Em outras palavras: de
acordo com a perspectiva marxista do Saviani, a educação escolar precisa ter
uma qualidade extraordinária - inclusive tornando possível a apropriação, por
parte dos alunos pobres, da alta cultura universal (na literatura, na música,
nas artes clássicas, por exemplo): qualquer aluno deveria ter acesso à obra do
Shakespeare, do Bach e do Van Gogh como componentes escolares.
Naturalmente, essa
proposta realmente marxista, que concebe a educação como instrumento para a
verdadeira autonomia da classe trabalhadora, jamais teve nenhum eco no MEC -
que, pelo menos desde 1971 (com a reforma educacional criada pelo positivismo
militar que substituiu a divisão, no segundo grau, entre o "clássico"
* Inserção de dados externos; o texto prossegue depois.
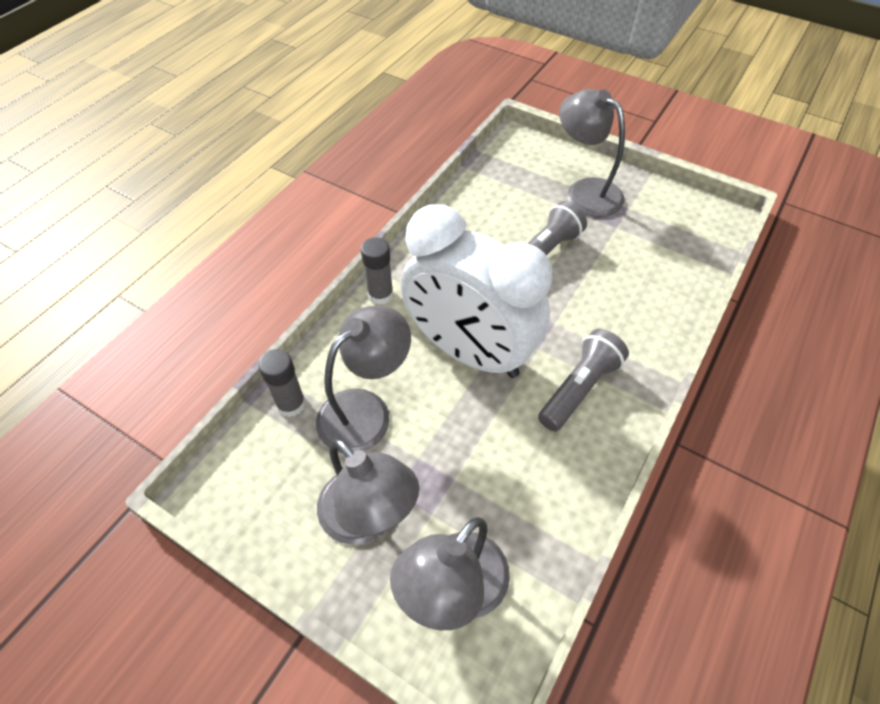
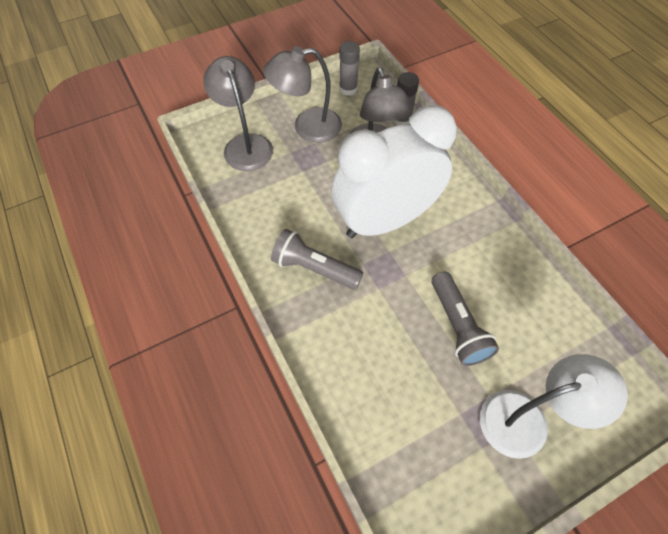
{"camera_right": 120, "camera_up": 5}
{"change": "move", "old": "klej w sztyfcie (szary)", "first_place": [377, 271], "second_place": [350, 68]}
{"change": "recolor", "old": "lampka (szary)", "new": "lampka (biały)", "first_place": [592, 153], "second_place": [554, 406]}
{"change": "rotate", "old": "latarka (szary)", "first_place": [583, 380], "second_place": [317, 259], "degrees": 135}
e o "científico" pela "formação para o trabalho" de
orientação tecnocientífica) caminha na direção contrária, determinando uma
"educação para o trabalho" para os pobres e para a classe média,
longe de tudo o que possa significar a aquisição da cultura universal.
* * *
Tampouco passou pelo MEC
outra abordagem de fato marxista em relação à educação - esta, crítica, feita
por Pierre Bourdieu e Jean-Claude Passeron em "A Reprodução: elementos
para uma teoria do sistema de ensino" (1970). Bourdieu e Passeron tratam
do modelo escolar francês, mas suas idéias se aplicam ao brasileiro. Para eles,
qualquer ação pedagógica é violência simbólica e impõe um arbirtrário cultural
- uma concepção que tanto a esquerda quanto a direita detestaram nos anos 70,
por revelar que a opressão está na raiz de qualquer sistema educacional.
* * *
O MEC também não tomou
conhecimento de outra crítica, também à esquerda, às escolas. Em
"Sociedade sem Escolas" (1970), Ivan Illich acaba, por outra via,
convergindo com as idéias de Bourdieu e Passeron. Para Illich, a escola é mais
um modo de institucionalizar a vida, de subjugar toda a existência do ser humano
a um poder controlador institucional anônimo e quase inescapável.
Houvesse o MEC
incorporado essas críticas, teríamos campo para propostas não-diretivas como
Summerhill ou a Escola da Ponte - ou mesmo a liberação do homeschooling.
* * *
Amigos, a nossa educação
nunca foi marxista. Nos últimos quarenta e oito anos, a orientação do MEC foi,
verdadeiramente, oposta: visou à formação do cidadão
bom-funcionário-e-consumidor-previsível, e não à ascensão econômica e política
da classe trabalhadora por meio da sua ascensão cultural, como uma educação
marxista proporia.
Em suma: o programa do
MEC não pode ser paulofreiriano, pois o Paulo Freire não criou um sistema
educacional. Não é marxista, mas voltado para o "mercado de
trabalho". E, por isso, tem sido, nas últimas cinco décadas, o principal
agente emburrecedor do povo brasileiro.
*Prof. Dr. Gustavo
Bertoche
Filósofo. Escritor.
Musicista. Filósofo Clínico. Livre Pensador.